Telluride Science Town Talks: “Plastic: Changing Narrative from Waste to Resource,” 6/3!

Telluride Science Town Talks: “Plastic: Changing Narrative from Waste to Resource,” 6/3!

This coming week the 2025 Telluride Science Town Talks series begins with “Mining Plastic: Changing the Narrative from Waste to Resource.” The event takes place Tuesday, June 3, 6:30 pm, doors, 6 p.m., at the Telluride Conference Center in Mountain Village. Town Talks are FREE and open to the public.

Visit telluridescience.org to learn more about Telluride Science and the capital campaign to transform the historic Telluride Depot into the Telluride Science & Innovation Center.

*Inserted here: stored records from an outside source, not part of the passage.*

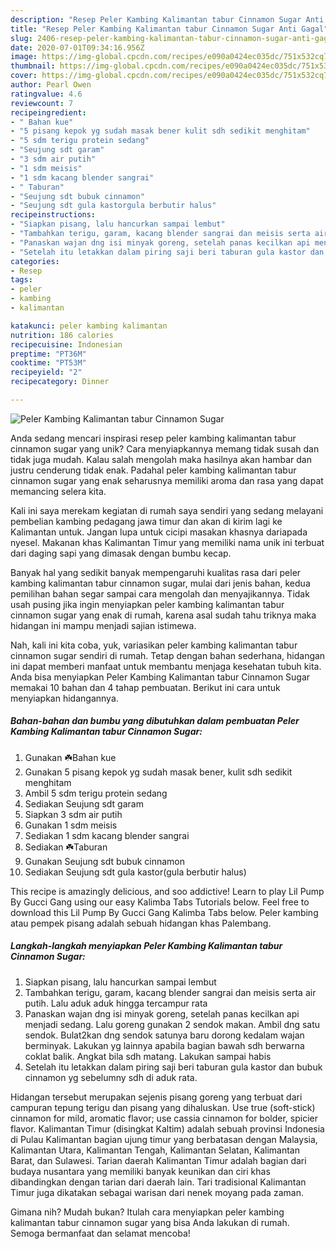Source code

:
 ```yaml
---
description: "Resep Peler Kambing Kalimantan tabur Cinnamon Sugar Anti Gagal"
title: "Resep Peler Kambing Kalimantan tabur Cinnamon Sugar Anti Gagal"
slug: 2406-resep-peler-kambing-kalimantan-tabur-cinnamon-sugar-anti-gagal
date: 2020-07-01T09:34:16.956Z
image: https://img-global.cpcdn.com/recipes/e090a0424ec035dc/751x532cq70/peler-kambing-kalimantan-tabur-cinnamon-sugar-foto-resep-utama.jpg
thumbnail: https://img-global.cpcdn.com/recipes/e090a0424ec035dc/751x532cq70/peler-kambing-kalimantan-tabur-cinnamon-sugar-foto-resep-utama.jpg
cover: https://img-global.cpcdn.com/recipes/e090a0424ec035dc/751x532cq70/peler-kambing-kalimantan-tabur-cinnamon-sugar-foto-resep-utama.jpg
author: Pearl Owen
ratingvalue: 4.6
reviewcount: 7
recipeingredient:
- " Bahan kue"
- "5 pisang kepok yg sudah masak bener kulit sdh sedikit menghitam"
- "5 sdm terigu protein sedang"
- "Seujung sdt garam"
- "3 sdm air putih"
- "1 sdm meisis"
- "1 sdm kacang blender sangrai"
- " Taburan"
- "Seujung sdt bubuk cinnamon"
- "Seujung sdt gula kastorgula berbutir halus"
recipeinstructions:
- "Siapkan pisang, lalu hancurkan sampai lembut"
- "Tambahkan terigu, garam, kacang blender sangrai dan meisis serta air putih. Lalu aduk aduk hingga tercampur rata"
- "Panaskan wajan dng isi minyak goreng, setelah panas kecilkan api menjadi sedang. Lalu goreng gunakan 2 sendok makan. Ambil dng satu sendok. Bulat2kan dng sendok satunya baru dorong kedalam wajan berminyak. Lakukan yg lainnya apabila bagian bawah sdh berwarna coklat balik. Angkat bila sdh matang. Lakukan sampai habis"
- "Setelah itu letakkan dalam piring saji beri taburan gula kastor dan bubuk cinnamon yg sebelumny sdh di aduk rata."
categories:
- Resep
tags:
- peler
- kambing
- kalimantan

katakunci: peler kambing kalimantan 
nutrition: 186 calories
recipecuisine: Indonesian
preptime: "PT36M"
cooktime: "PT53M"
recipeyield: "2"
recipecategory: Dinner

---
```



![Peler Kambing Kalimantan tabur Cinnamon Sugar](https://img-global.cpcdn.com/recipes/e090a0424ec035dc/751x532cq70/peler-kambing-kalimantan-tabur-cinnamon-sugar-foto-resep-utama.jpg)

Anda sedang mencari inspirasi resep peler kambing kalimantan tabur cinnamon sugar yang unik? Cara menyiapkannya memang tidak susah dan tidak juga mudah. Kalau salah mengolah maka hasilnya akan hambar dan justru cenderung tidak enak. Padahal peler kambing kalimantan tabur cinnamon sugar yang enak seharusnya memiliki aroma dan rasa yang dapat memancing selera kita.

Kali ini saya merekam kegiatan di rumah saya sendiri yang sedang melayani pembelian kambing pedagang jawa timur dan akan di kirim lagi ke Kalimantan untuk. Jangan lupa untuk cicipi masakan khasnya dariapada nyesel. Makanan khas Kalimantan Timur yang memiliki nama unik ini terbuat dari daging sapi yang dimasak dengan bumbu kecap.

Banyak hal yang sedikit banyak mempengaruhi kualitas rasa dari peler kambing kalimantan tabur cinnamon sugar, mulai dari jenis bahan, kedua pemilihan bahan segar sampai cara mengolah dan menyajikannya. Tidak usah pusing jika ingin menyiapkan peler kambing kalimantan tabur cinnamon sugar yang enak di rumah, karena asal sudah tahu triknya maka hidangan ini mampu menjadi sajian istimewa.


Nah, kali ini kita coba, yuk, variasikan peler kambing kalimantan tabur cinnamon sugar sendiri di rumah. Tetap dengan bahan sederhana, hidangan ini dapat memberi manfaat untuk membantu menjaga kesehatan tubuh kita. Anda bisa menyiapkan Peler Kambing Kalimantan tabur Cinnamon Sugar memakai 10 bahan dan 4 tahap pembuatan. Berikut ini cara untuk menyiapkan hidangannya.

<!--inarticleads1-->

##### Bahan-bahan dan bumbu yang dibutuhkan dalam pembuatan Peler Kambing Kalimantan tabur Cinnamon Sugar:

1. Gunakan  ☘️Bahan kue
1. Gunakan 5 pisang kepok yg sudah masak bener, kulit sdh sedikit menghitam
1. Ambil 5 sdm terigu protein sedang
1. Sediakan Seujung sdt garam
1. Siapkan 3 sdm air putih
1. Gunakan 1 sdm meisis
1. Sediakan 1 sdm kacang blender sangrai
1. Sediakan  ☘️Taburan
1. Gunakan Seujung sdt bubuk cinnamon
1. Sediakan Seujung sdt gula kastor(gula berbutir halus)


This recipe is amazingly delicious, and soo addictive! Learn to play Lil Pump By Gucci Gang using our easy Kalimba Tabs Tutorials below. Feel free to download this Lil Pump By Gucci Gang Kalimba Tabs below. Peler kambing atau pempek pisang adalah sebuah hidangan khas Palembang. 

<!--inarticleads2-->

##### Langkah-langkah menyiapkan Peler Kambing Kalimantan tabur Cinnamon Sugar:

1. Siapkan pisang, lalu hancurkan sampai lembut
1. Tambahkan terigu, garam, kacang blender sangrai dan meisis serta air putih. Lalu aduk aduk hingga tercampur rata
1. Panaskan wajan dng isi minyak goreng, setelah panas kecilkan api menjadi sedang. Lalu goreng gunakan 2 sendok makan. Ambil dng satu sendok. Bulat2kan dng sendok satunya baru dorong kedalam wajan berminyak. Lakukan yg lainnya apabila bagian bawah sdh berwarna coklat balik. Angkat bila sdh matang. Lakukan sampai habis
1. Setelah itu letakkan dalam piring saji beri taburan gula kastor dan bubuk cinnamon yg sebelumny sdh di aduk rata.


Hidangan tersebut merupakan sejenis pisang goreng yang terbuat dari campuran tepung terigu dan pisang yang dihaluskan. Use true (soft-stick) cinnamon for mild, aromatic flavor; use cassia cinnamon for bolder, spicier flavor. Kalimantan Timur (disingkat Kaltim) adalah sebuah provinsi Indonesia di Pulau Kalimantan bagian ujung timur yang berbatasan dengan Malaysia, Kalimantan Utara, Kalimantan Tengah, Kalimantan Selatan, Kalimantan Barat, dan Sulawesi. Tarian daerah Kalimantan Timur adalah bagian dari budaya nusantara yang memiliki banyak keunikan dan ciri khas dibandingkan dengan tarian dari daerah lain. Tari tradisional Kalimantan Timur juga dikatakan sebagai warisan dari nenek moyang pada zaman. 

Gimana nih? Mudah bukan? Itulah cara menyiapkan peler kambing kalimantan tabur cinnamon sugar yang bisa Anda lakukan di rumah. Semoga bermanfaat dan selamat mencoba!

The venue is the permanent home for Telluride Science and a global hub of inspired knowledge exchange and development where great minds get to solve great challenges.

The 2025 Telluride Science Town Talks series is presented by Alpine Bank with additional support from the Telluride Mountain Village Owner’s Association.

Go here for more about Telluride Science.

Go here for more on Town Talks.

Remember the hit movie “The Graduate?” The narrative opens with recent college grad, Benjamin Braddock (Dustin Hoffman), trying to figure out what comes next. At a celebration around his parent’s pool, a guest sums up his career in one word: plastics.

But that was then, the 1960s.

Over the decades that followed, every year tens of thousands of tons of plastic waste was and continues to be produced in the United States alone yet, despite the mountains of recycling labels, 85 percent of those plastics end up in landfills. Fact is only about 2 percent of single-use plastics are recycled annually, and what little is recycled is only reused once before those products too wind up in landfills.

Bottom line: the U.S. is woefully unprepared for the scale of its plastic waste problem – but viable solutions are in the works.

Meet.Dr. C. Michael McGuirk.

Dr. C. Michael McGuirk, courtesy Telluride Science.

McGuirk and his team at Colorado School of Mines are hoping that chemical recycling proves to be the solution to our country’s daunting plastic challenge.

Their Big Idea is to use chemical compounds called superacids – which are less scary than they sound – to break plastics down into their base element or small building blocks called polyolefins. Recycling can then be achieved much more efficiently and on a much larger scale than is possible through existing – and relatively ineffectual – practices.

In short, with right infrastructure, chemical recycling with superacids could totally change how we look at recycling and plastic waste.

McGuirk sums up: “We literally have a free store of solid oil – the building block of plastic – sitting in our landfills and if we can figure out how to ‘mine’ that resource out of those discarded plastics, there is a lot of potential as to what we can do with it.”